Aim of the exercise -> Could you copy the records below exactly, keeping none of the images?
** Opening Records for this task block **
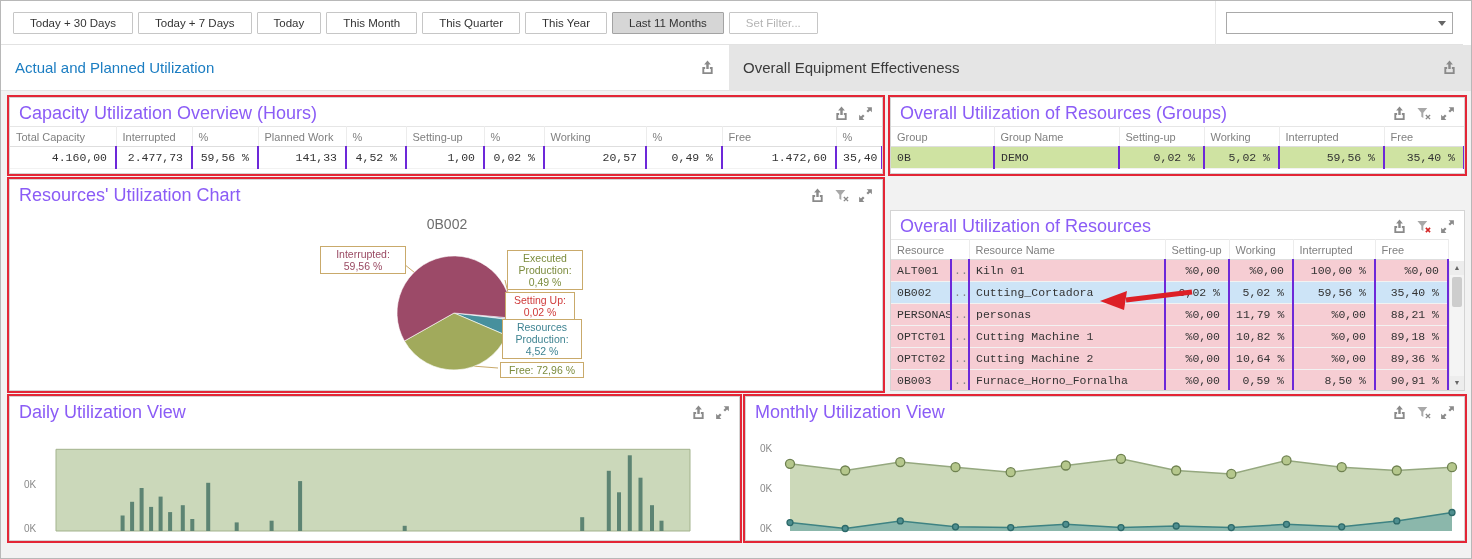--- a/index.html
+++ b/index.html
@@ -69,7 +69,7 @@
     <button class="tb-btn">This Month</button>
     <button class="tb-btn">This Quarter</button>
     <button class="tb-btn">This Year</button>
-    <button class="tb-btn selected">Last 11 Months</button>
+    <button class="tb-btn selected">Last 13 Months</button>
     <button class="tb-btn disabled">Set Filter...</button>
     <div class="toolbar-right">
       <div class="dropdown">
** Closing Records for this task block **
Result for this exercise ->
--- a/index.html
+++ b/index.html
@@ -69,7 +69,7 @@
     <button class="tb-btn">This Month</button>
     <button class="tb-btn">This Quarter</button>
     <button class="tb-btn">This Year</button>
-    <button class="tb-btn selected">Last 11 Months</button>
+    <button class="tb-btn selected">Last 13 Months</button>
     <button class="tb-btn disabled">Set Filter...</button>
     <div class="toolbar-right">
       <div class="dropdown">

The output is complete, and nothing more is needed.